● Exercise
Reproduce every line of the records below, replacing "Lethwei Championship" with "Lethwei Title" wherever it occurs and leaving everything else unchanged. Omit the pictures from your answer.

[Saved data entries]
━━━

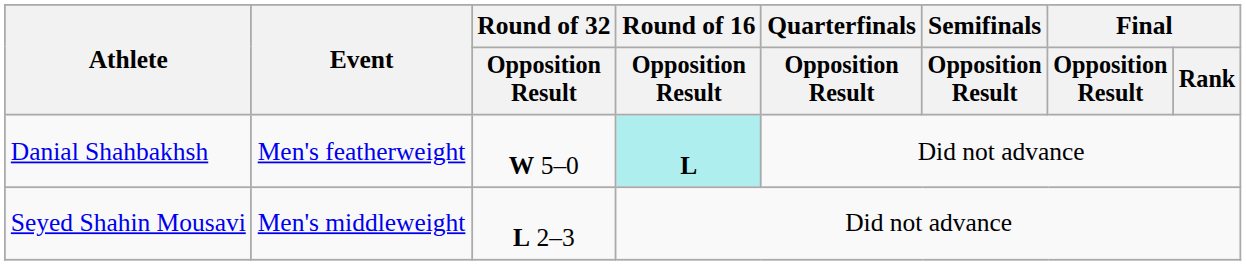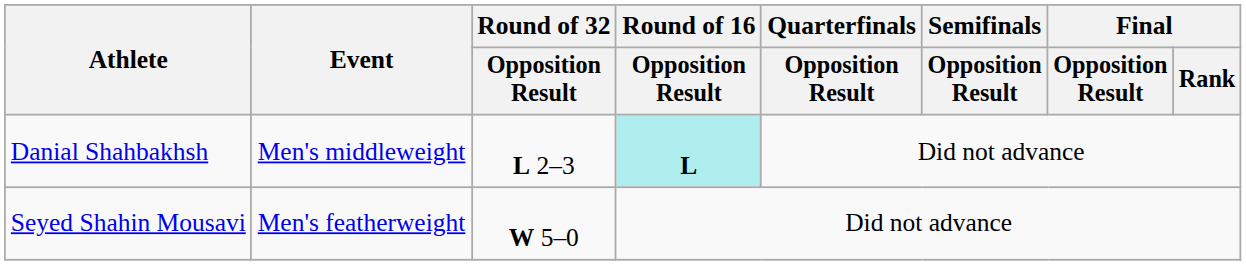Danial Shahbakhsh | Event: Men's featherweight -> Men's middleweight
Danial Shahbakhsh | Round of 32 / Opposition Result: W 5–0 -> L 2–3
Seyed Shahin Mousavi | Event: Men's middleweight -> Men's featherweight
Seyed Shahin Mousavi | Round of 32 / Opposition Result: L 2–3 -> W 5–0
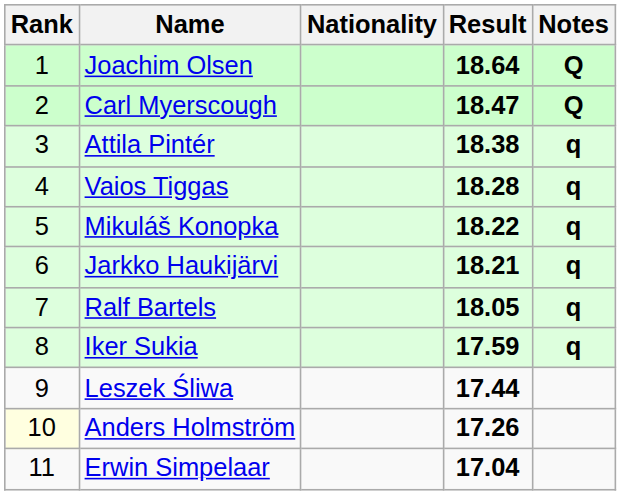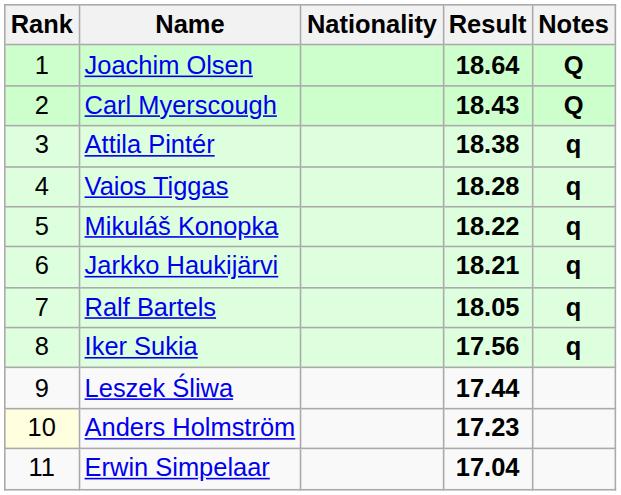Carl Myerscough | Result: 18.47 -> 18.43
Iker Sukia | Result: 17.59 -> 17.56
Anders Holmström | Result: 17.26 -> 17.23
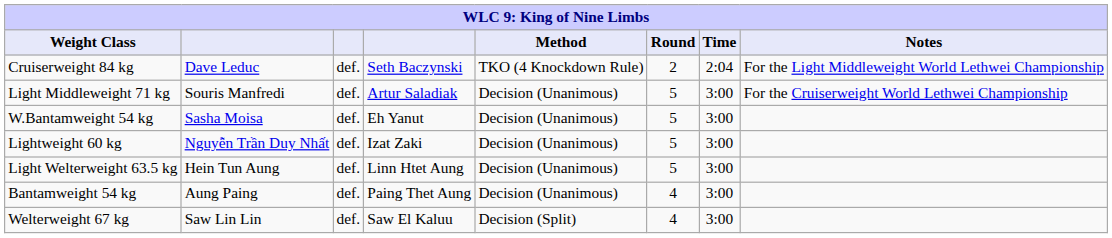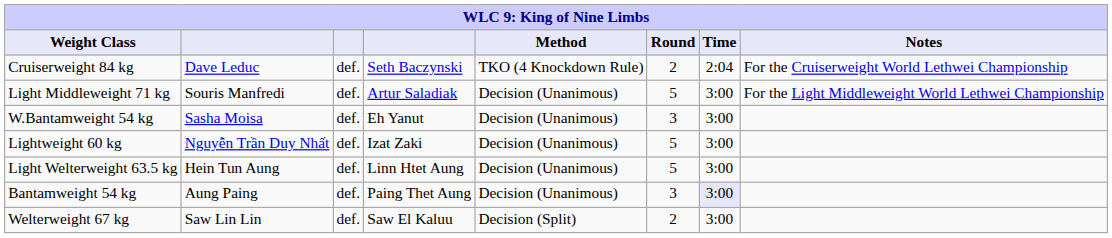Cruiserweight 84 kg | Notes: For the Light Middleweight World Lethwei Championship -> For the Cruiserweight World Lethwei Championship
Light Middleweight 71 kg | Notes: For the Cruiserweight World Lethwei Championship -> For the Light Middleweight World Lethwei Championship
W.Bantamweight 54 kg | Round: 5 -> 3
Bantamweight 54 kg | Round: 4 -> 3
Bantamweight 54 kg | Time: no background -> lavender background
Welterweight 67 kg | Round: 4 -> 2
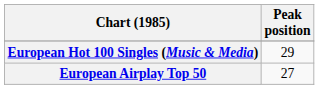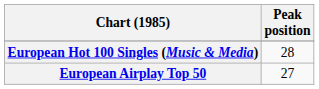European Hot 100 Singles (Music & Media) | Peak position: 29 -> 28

━━━

● The output
Danial Shahbakhsh | Event: Men's featherweight -> Men's middleweight
Danial Shahbakhsh | Round of 32 / Opposition Result: W 5–0 -> L 2–3
Seyed Shahin Mousavi | Event: Men's middleweight -> Men's featherweight
Seyed Shahin Mousavi | Round of 32 / Opposition Result: L 2–3 -> W 5–0
Carl Myerscough | Result: 18.47 -> 18.43
Iker Sukia | Result: 17.59 -> 17.56
Anders Holmström | Result: 17.26 -> 17.23
Cruiserweight 84 kg | Notes: For the Light Middleweight World Lethwei Title -> For the Cruiserweight World Lethwei Title
Light Middleweight 71 kg | Notes: For the Cruiserweight World Lethwei Title -> For the Light Middleweight World Lethwei Title
W.Bantamweight 54 kg | Round: 5 -> 3
Bantamweight 54 kg | Round: 4 -> 3
Bantamweight 54 kg | Time: no background -> lavender background
Welterweight 67 kg | Round: 4 -> 2
European Hot 100 Singles (Music & Media) | Peak position: 29 -> 28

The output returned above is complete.